Поезд резко затормозил. Меня качнуло назад, и я едва успел схватиться за верхний поручень. Вокзал Грэнд-Сентрал, подумал я и взглянул в окно, надеясь увидеть огни и белые плитки кафеля, но мы стояли в темном туннеле.
Я перевел взгляд обратно.
— Покажите мне одну руку, — повторил я.
Женщина смотрела на мою талию. Из-за поднятых рук футболка чуть задралась, открыв шрам на животе. Выпуклый белый гребень. Грубые стежки. Шрапнель — от начиненного взрывчаткой грузовика, в Бейруте, много лет назад.
— Покажите мне одну руку.
— Зачем?
— Не знаю.
Я говорил, чтобы не молчать. Для меня это нехарактерно. По большей части я человек немногословный.

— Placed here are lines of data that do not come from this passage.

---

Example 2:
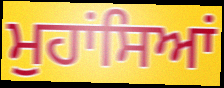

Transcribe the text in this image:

ਮੁਹਾਂਸਿਆਂ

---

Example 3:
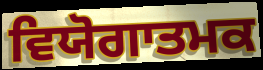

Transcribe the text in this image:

ਵਿਯੋਗਾਤਮਕ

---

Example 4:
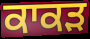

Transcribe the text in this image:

ਕਾਕੜ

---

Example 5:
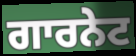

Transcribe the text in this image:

ਗਾਰਨੇਟ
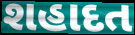
શહાદત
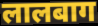
लालबाग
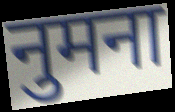
नुमना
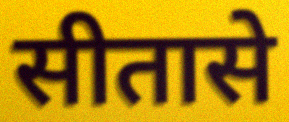
सीतासे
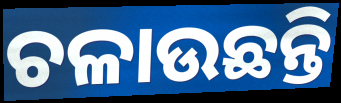
ଚଳାଉଛନ୍ତି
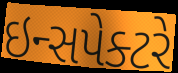
ઇન્સપેક્ટરે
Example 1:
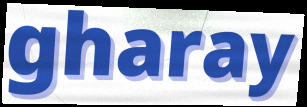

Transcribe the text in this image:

gharay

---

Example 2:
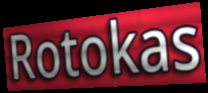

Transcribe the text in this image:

Rotokas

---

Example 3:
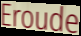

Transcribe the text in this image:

Eroude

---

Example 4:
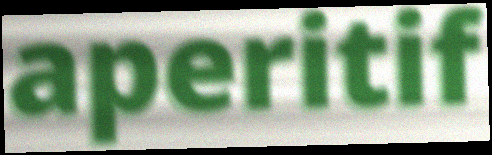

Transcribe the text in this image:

aperitif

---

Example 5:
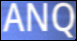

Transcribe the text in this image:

ANQ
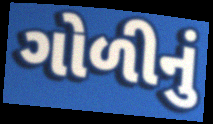
ગોળીનું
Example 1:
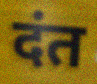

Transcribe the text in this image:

दंत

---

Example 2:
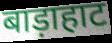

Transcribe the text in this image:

बाड़ाहाट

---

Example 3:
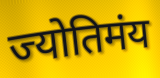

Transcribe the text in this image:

ज्योतिमंय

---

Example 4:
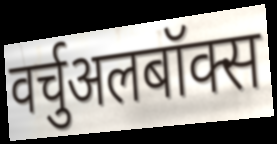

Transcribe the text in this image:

वर्चुअलबॉक्स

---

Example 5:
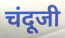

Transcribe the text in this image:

चंदूजी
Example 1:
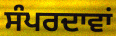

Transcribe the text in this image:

ਸੰਪਰਦਾਵਾਂ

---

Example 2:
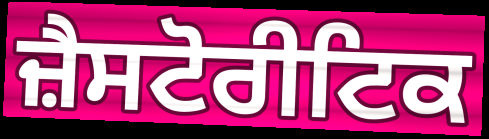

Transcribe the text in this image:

ਜ਼ੈਸਟੋਰੀਟਿਕ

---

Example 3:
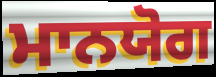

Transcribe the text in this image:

ਮਾਨਯੋਗ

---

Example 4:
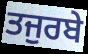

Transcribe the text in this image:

ਤਜੁਰਬੇ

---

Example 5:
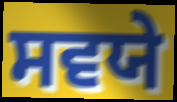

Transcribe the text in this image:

ਸਵਯੇ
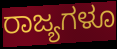
ರಾಜ್ಯಗಳೂ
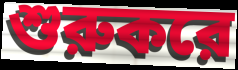
শুরুকরে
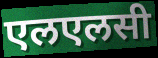
एलएलसी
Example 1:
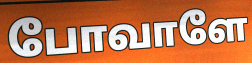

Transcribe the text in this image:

போவாளே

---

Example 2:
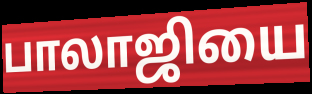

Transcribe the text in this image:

பாலாஜியை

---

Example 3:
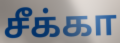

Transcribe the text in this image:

சீக்கா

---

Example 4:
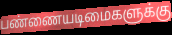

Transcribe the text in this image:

பண்ணையடிமைகளுக்கு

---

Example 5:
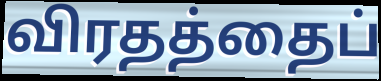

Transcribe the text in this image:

விரதத்தைப்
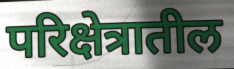
परिक्षेत्रातील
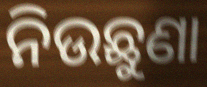
ନିଉଛୁଣା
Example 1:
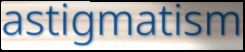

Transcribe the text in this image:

astigmatism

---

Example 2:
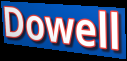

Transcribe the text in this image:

Dowell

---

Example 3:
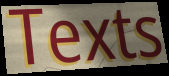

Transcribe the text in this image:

Texts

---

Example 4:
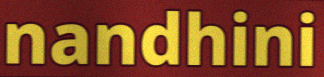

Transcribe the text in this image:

nandhini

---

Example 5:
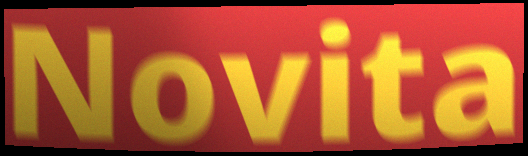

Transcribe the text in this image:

Novita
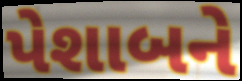
પેશાબને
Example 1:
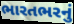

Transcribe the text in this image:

ભારતભરનું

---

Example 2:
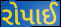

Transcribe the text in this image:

રોપાઈ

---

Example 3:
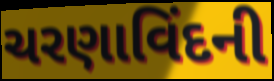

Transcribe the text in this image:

ચરણાવિંદની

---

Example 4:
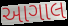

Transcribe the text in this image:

આગાલ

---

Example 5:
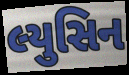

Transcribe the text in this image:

લ્યુસિન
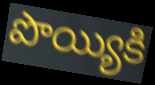
పొయ్యికి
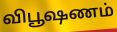
விபூஷணம்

Руки женщины снова шевельнулись. Я видел, как она что-то перехватывает правой рукой. Левая же медленно показалась из сумки. Маленькая и бледная. Ногти без лака, подстрижены коротко. Без колец.
— Спасибо, — сказал я.
Она положила руку на скамью — рядом с собой, вниз ладонью. Я опустил свои. Край футболки вернулся на прежнее место.
— Теперь покажите, что у вас в сумке.
Она не ответила.
— Обещаю, я не буду пытаться отнять это у вас.

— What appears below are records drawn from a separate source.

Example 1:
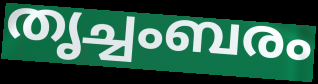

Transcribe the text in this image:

തൃച്ചംബരം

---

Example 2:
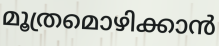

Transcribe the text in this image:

മൂത്രമൊഴിക്കാൻ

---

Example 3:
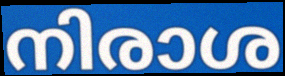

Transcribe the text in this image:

നിരാശ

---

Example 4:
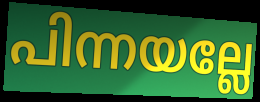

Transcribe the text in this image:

പിന്നയല്ലേ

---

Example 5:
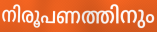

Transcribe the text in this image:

നിരൂപണത്തിനും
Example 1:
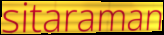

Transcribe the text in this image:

sitaraman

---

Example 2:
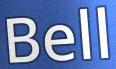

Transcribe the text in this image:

Bell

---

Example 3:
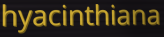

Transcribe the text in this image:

hyacinthiana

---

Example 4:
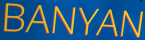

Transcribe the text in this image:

BANYAN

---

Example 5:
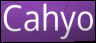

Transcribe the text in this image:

Cahyo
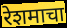
रेशमाचा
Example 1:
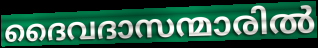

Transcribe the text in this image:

ദൈവദാസന്മാരിൽ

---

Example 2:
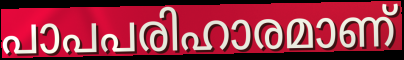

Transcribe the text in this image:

പാപപരിഹാരമാണ്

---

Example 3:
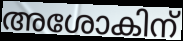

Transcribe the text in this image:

അശോകിന്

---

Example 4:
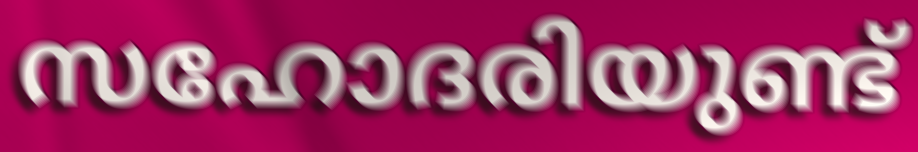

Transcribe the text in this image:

സഹോദരിയുണ്ട്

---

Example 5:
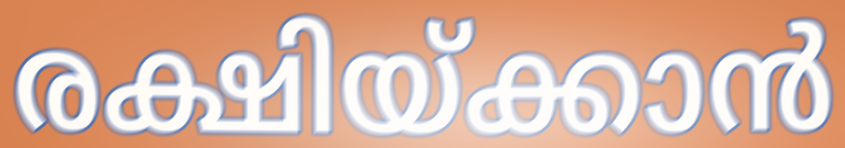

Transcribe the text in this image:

രക്ഷിയ്ക്കാൻ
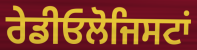
ਰੇਡੀਓਲੋਜਿਸਟਾਂ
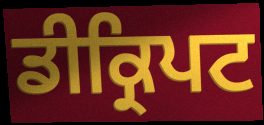
ਡੀਕ੍ਰਿਪਟ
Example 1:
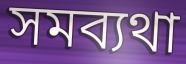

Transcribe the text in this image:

সমব্যথা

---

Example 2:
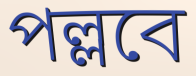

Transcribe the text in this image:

পল্লবে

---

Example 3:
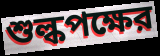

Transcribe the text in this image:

শুল্কপক্ষের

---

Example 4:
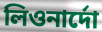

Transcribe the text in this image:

লিওনার্দো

Поезд вновь тронулся. Плавно, неспешно.
— Мне кажется, я, как минимум, имею право это увидеть.
Она скорчила гримасу, будто не поняла.
— Потому что теперь я тоже причастен. Возможно, я смогу проверить, все ли у вас там о'кей. На потом. Не на сейчас. Потому что сейчас этого делать не надо.
— Вы же сказали, что вы полицейский.
— Это не важно. Я могу вам помочь.
Поезд продолжал ползти. Впереди забрезжил свет. Правая рука женщины шевельнулась. Она пыталась вынуть ее из сумки.
Я наблюдал. Рука показалась наружу.
Ни батареи. Ни проводов. Ни кнопки.
Нечто совсем другое.
В правой руке у женщины был пистолет. Нацеленный в какую-то точку между моим пахом и моим пупком. Где так много всего нужного любому из нас. Органы, позвоночник, кишки, артерии, вены. Это был шестизарядный «Ругер Спид-Сикс». Старый револьвер, калибр девять миллиметров.
Но в целом настроение у меня стало намного лучше, чем еще секунду назад. Бомбам не требуется прицел — в отличие от револьверов. С полным барабаном «Спид-Сикс» весит больше двух фунтов. Довольно тяжелая вещь для тоненькой женской руки. К тому же на вылете пуля «магнум» дает обжигающую вспышку газов, сопровождаемую сильной отдачей. За долю секунды до того, как спустить курок, рука женщины напряжется, она зажмурит глаза, а голову отвернет в сторону. Есть неплохой шанс, что она промахнется — даже с шести футов. И если она промахнется, второго выстрела я сделать ей не дам.
— Только спокойно, — сказал я.
Палец на крючке был белее мела, но она им не шевелила. «Спид-Сикс» — самовзводный револьвер с механизмом двойного действия. Нажим на спусковой крючок до половины поворачивает барабан и отводит боек. Нажим до конца освобождает боек, и тот разбивает капсюль патрона, производя выстрел. Я не сводил глаз с ее пальца. Чувствуя на себе взгляд парня в рубашке для гольфа. Обзор для передней части вагона, по-видимому, закрывала моя спина.
— Опустите пистолет, — попросил я. — Давайте поговорим.
Она не ответила.
Я старался сосредоточиться на вибрациях, идущих от колес через пол. Ожидал остановки вагона. Мой попутчик утверждал, что R-142A весит тридцать пять тонн. И что эти поезда развивают скорость шестьдесят две мили в час. Поэтому у них очень мощные тормоза. Они смыкаются, дергают, скрежещут.